Zander hesitates. I wonder whether I’ve given consent in the future for all of this to happen. If I am such a believer in this cause, I’m guessing that I have. I’m starting to dislike future me.
“During the time you watched the clock, after your mother’s death, we made a preliminary link. We didn’t interact with you via your dreams until a few days later.”
“You gave me a mourning period. How very considerate,” I snark.
“I had nothing to do with you in the beginning. I hadn’t been assigned to oversee you. Hell, I wasn’t even part of the project. You’d been specifically given someone who had never been in the armed forces, to ease you in. A lady named Magda. She was gentle with you, tried to get you to talk about what you were going through, to help you out of your slump. It turned out to be a poor match. After three contact periods, you apparently decided you didn’t want to continue with her sessions. You managed to slip away from Magda without anyone knowing where you’d gone.”
“Sounds like they gave me a shrink. I already had one of those.”
“Hopefully, yours did better than the one we assigned.”
I snort in disgust but some of my anger slides away. Zander takes a seat next to me on the bed. He must consider me slightly more stable, to be in close proximity like this.
“When you came across me, I was out running the compound boundary for a bit of fresh air.” His eyes light up at the memory. “The compound was fully fenced, so you weren’t going to get out as easily as you thought. You ran up to me and you straight-out asked for the directions to the nearest exit. I thought you were going to rip my head off. You were fuming. I was tempted to tell you where the gate was, to get you out of my face. But I’d never seen you before and anyone on the base would know how to get in and out, so I was curious.”
“You didn’t recognize me? Have I changed that much?” Wondering what you look like twenty-six years into the future is a strange thing. My face should be the same, maybe some wrinkles and gr
ay hairs but, I would’ve thought, still distinguishable. Zander skips the question. Perhaps he doesn’t know future me that well after all.

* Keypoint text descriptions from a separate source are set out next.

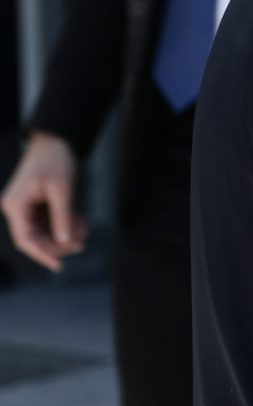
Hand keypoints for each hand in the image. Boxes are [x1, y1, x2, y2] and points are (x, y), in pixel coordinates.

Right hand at [2, 132, 86, 271]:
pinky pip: (48, 222)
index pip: (26, 239)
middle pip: (35, 238)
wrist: (55, 140)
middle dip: (59, 242)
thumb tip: (65, 241)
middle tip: (82, 242)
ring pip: (44, 231)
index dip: (42, 254)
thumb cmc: (55, 160)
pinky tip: (79, 221)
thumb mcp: (62, 190)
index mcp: (16, 206)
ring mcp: (25, 207)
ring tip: (84, 228)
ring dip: (64, 233)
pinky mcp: (36, 205)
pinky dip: (64, 224)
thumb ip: (62, 217)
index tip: (59, 265)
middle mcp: (16, 209)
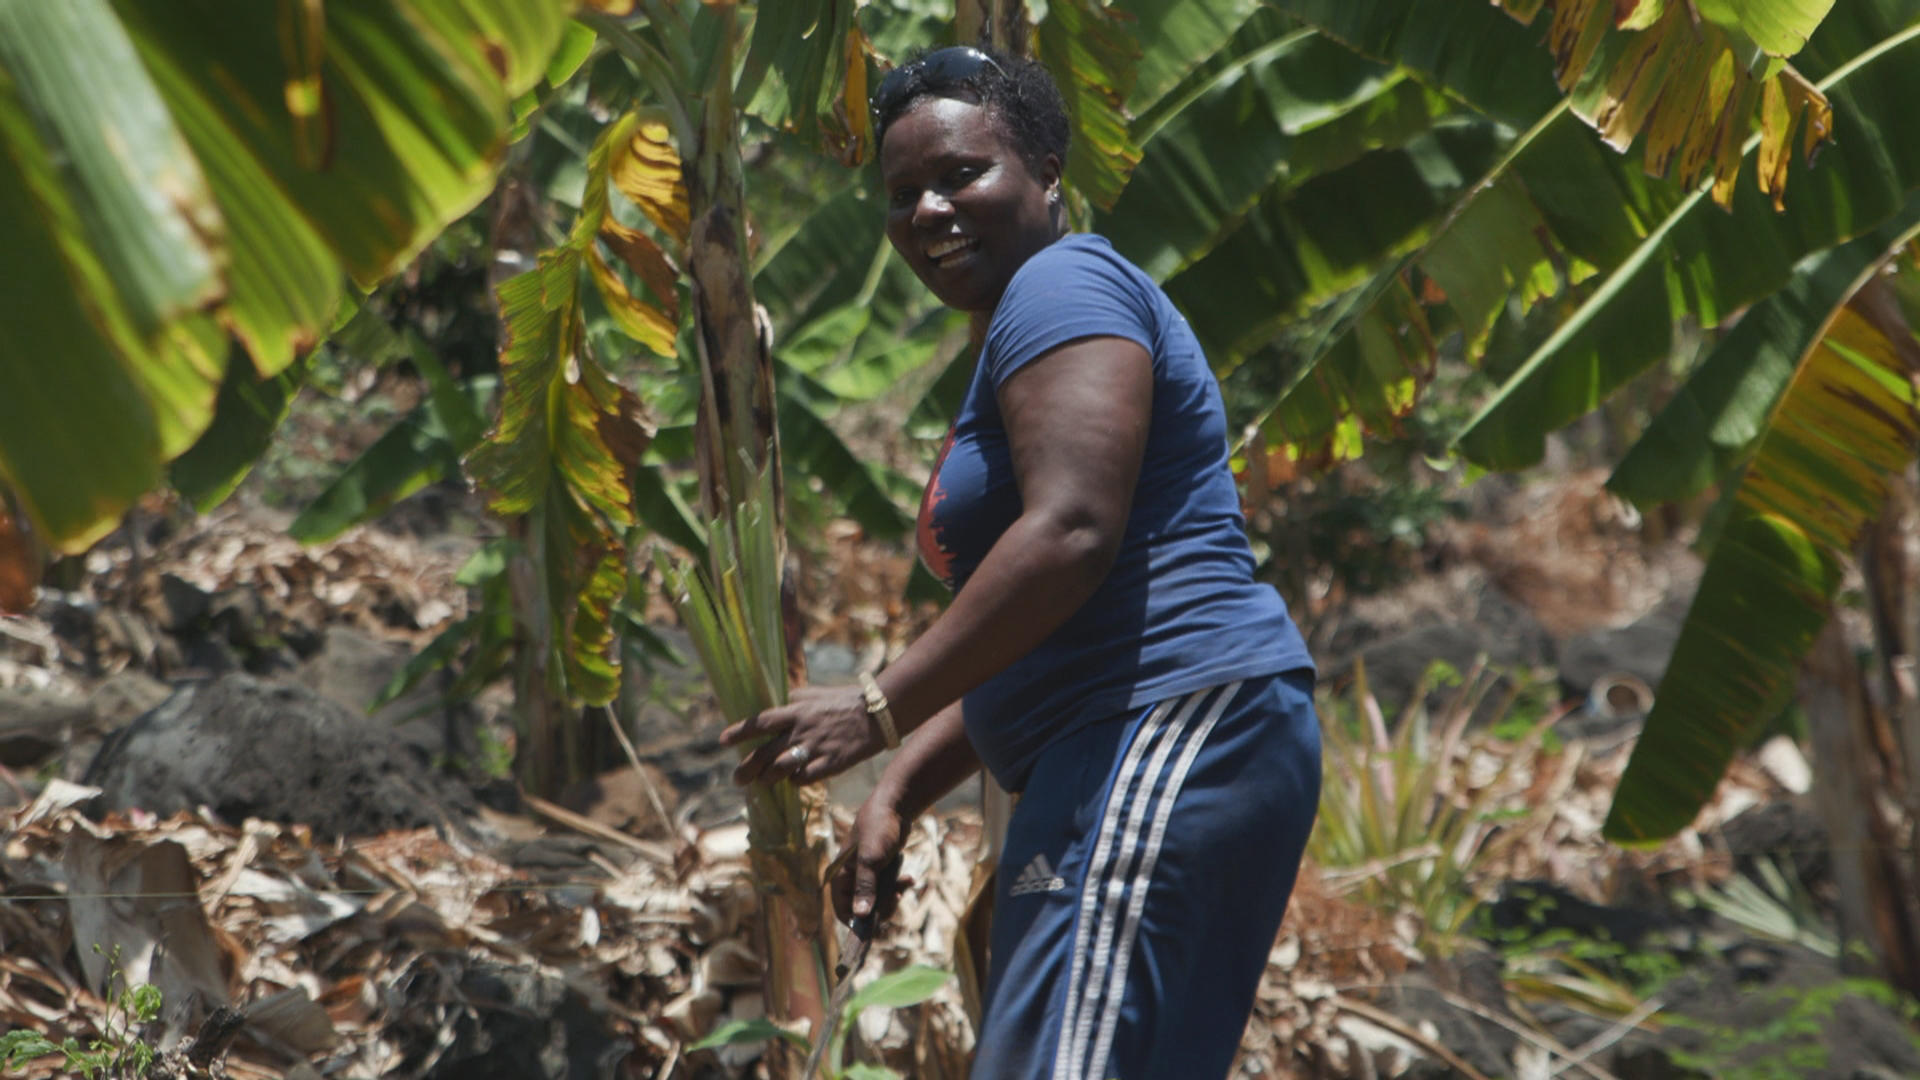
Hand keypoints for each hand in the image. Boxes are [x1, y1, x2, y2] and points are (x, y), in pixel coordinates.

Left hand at [720, 684, 883, 785]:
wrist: (878, 713)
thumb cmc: (844, 701)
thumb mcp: (814, 694)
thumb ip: (792, 700)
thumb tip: (771, 706)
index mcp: (797, 710)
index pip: (761, 721)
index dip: (740, 731)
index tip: (722, 741)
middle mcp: (802, 729)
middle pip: (766, 752)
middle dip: (747, 768)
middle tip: (737, 779)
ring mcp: (816, 747)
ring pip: (781, 769)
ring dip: (768, 778)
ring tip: (763, 782)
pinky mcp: (831, 763)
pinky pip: (804, 778)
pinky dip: (795, 781)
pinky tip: (793, 780)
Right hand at [829, 795, 913, 923]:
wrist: (895, 807)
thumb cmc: (878, 830)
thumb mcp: (871, 860)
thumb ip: (865, 888)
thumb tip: (861, 916)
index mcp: (840, 876)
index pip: (842, 910)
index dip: (857, 922)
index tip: (875, 930)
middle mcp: (850, 877)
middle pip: (863, 908)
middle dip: (881, 908)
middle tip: (896, 901)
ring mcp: (866, 874)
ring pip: (878, 899)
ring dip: (893, 896)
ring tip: (905, 885)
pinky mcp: (880, 869)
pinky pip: (888, 887)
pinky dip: (899, 886)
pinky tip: (909, 879)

“I asked you to join me for a drink,” Zander says instead. “You finally agreed, after a lot of persuasion, and only then if I promised not to talk. We couldn’t get a drink, the bar was closed, but we did spend a couple of hours playing cards. You probably said ten words the whole time.”
Sounds like me. I was so sick of sharing my feelings back then. Everyone wanted me to. You could always tell when someone was trying, the conversation would become calculated and false. They all tried, family, friends, workmates. It was as if they thought if they could unlock me it made them special, like there was a prize or a bounty on breaking me open.
“I don’t remember playing cards.”
“The longer you’re connected to our system, the more you can recall. Anyway, the next time you came here, you asked for me specifically. I didn’t want the job, I was dealing with my own stuff, but they talked me into it. They had an introductory plan all worked out that they believed was the best way for you to integrate into the system. That was the one rule I had to abide by. If I was to remain your liaison I had to stick to the plan.”
“And lying to me was part of the plan?”
“Not exactly. Whatever your mind decided this place was, I had to go along with it. You chose dreaming. They said it was easier for your brain to process if you thought of it that way.”
“So, to you, it was a role you played? To get me to stick around longer so I’d integrate? Enjoyed that, did you?”
Zander glances at me and snorts. “You know what—you were bloody unpleasant to be around to start with. I had to accompany you the entire time you were hooked in, without exception. Do you know how hard that was when you just wanted to be alone?”
“Why didn’t you palm me off to someone else?”
“Perhaps I should’ve, it might have worked out better for you, who knows? Instead, I chose not to engage with you, since that’s what you wanted.”